• Written task: Copy the taxonomy lines of every entry below word for word, keeping their order.

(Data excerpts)

------------------------------------------------------------------------

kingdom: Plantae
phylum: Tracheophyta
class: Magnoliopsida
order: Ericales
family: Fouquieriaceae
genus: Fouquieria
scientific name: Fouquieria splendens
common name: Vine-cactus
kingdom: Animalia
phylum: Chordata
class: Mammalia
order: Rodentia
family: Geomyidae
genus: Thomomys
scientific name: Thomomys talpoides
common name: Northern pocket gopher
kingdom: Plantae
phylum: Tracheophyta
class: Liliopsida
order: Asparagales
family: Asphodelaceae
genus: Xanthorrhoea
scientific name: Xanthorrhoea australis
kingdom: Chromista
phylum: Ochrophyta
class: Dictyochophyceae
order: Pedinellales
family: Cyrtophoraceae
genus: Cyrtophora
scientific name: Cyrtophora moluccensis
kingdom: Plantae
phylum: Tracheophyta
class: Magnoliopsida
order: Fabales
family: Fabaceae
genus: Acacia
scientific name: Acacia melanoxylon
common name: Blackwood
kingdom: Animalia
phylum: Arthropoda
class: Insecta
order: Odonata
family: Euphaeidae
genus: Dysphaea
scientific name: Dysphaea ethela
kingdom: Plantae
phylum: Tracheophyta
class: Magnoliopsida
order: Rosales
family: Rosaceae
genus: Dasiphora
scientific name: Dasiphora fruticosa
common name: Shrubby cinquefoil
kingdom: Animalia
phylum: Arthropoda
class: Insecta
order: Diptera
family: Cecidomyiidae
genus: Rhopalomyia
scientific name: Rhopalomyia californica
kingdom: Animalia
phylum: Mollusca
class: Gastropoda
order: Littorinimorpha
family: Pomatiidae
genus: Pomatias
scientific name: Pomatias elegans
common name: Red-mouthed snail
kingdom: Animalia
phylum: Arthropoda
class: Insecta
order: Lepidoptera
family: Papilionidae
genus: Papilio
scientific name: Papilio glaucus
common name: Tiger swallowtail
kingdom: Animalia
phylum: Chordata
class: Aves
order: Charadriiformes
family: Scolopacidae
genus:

------------------------------------------------------------------------

• Response to the exercise:
kingdom: Plantae
phylum: Tracheophyta
class: Magnoliopsida
order: Ericales
family: Fouquieriaceae
genus: Fouquieria
scientific name: Fouquieria splendens
common name: Vine-cactus
kingdom: Animalia
phylum: Chordata
class: Mammalia
order: Rodentia
family: Geomyidae
genus: Thomomys
scientific name: Thomomys talpoides
common name: Northern pocket gopher
kingdom: Plantae
phylum: Tracheophyta
class: Liliopsida
order: Asparagales
family: Asphodelaceae
genus: Xanthorrhoea
scientific name: Xanthorrhoea australis
kingdom: Chromista
phylum: Ochrophyta
class: Dictyochophyceae
order: Pedinellales
family: Cyrtophoraceae
genus: Cyrtophora
scientific name: Cyrtophora moluccensis
kingdom: Plantae
phylum: Tracheophyta
class: Magnoliopsida
order: Fabales
family: Fabaceae
genus: Acacia
scientific name: Acacia melanoxylon
common name: Blackwood
kingdom: Animalia
phylum: Arthropoda
class: Insecta
order: Odonata
family: Euphaeidae
genus: Dysphaea
scientific name: Dysphaea ethela
kingdom: Plantae
phylum: Tracheophyta
class: Magnoliopsida
order: Rosales
family: Rosaceae
genus: Dasiphora
scientific name: Dasiphora fruticosa
common name: Shrubby cinquefoil
kingdom: Animalia
phylum: Arthropoda
class: Insecta
order: Diptera
family: Cecidomyiidae
genus: Rhopalomyia
scientific name: Rhopalomyia californica
kingdom: Animalia
phylum: Mollusca
class: Gastropoda
order: Littorinimorpha
family: Pomatiidae
genus: Pomatias
scientific name: Pomatias elegans
common name: Red-mouthed snail
kingdom: Animalia
phylum: Arthropoda
class: Insecta
order: Lepidoptera
family: Papilionidae
genus: Papilio
scientific name: Papilio glaucus
common name: Tiger swallowtail
kingdom: Animalia
phylum: Chordata
class: Aves
order: Charadriiformes
family: Scolopacidae
genus:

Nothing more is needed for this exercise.